Work instruction. Transcribe the lines below exactly. No image belongs in the transcription.

Transcribed page contents
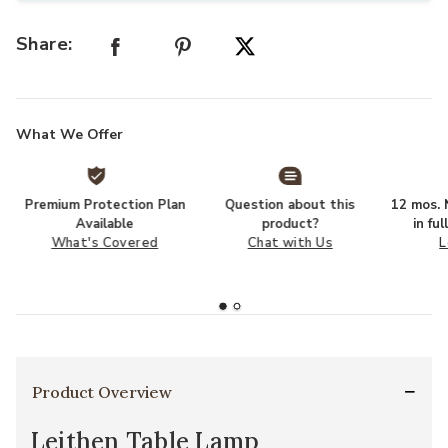
Share:
What We Offer
Premium Protection Plan
Question about this
12 mos. N
Available
product?
in fu
What's Covered
Chat with Us
L
Product Overview
Leithen Table Lamp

Written solution.
Share:
What We Offer
Premium Protection Plan
Question about this
12 mos. N
Available
product?
in fu
What's Covered
Chat with Us
L
Product Overview
Leithen Table Lamp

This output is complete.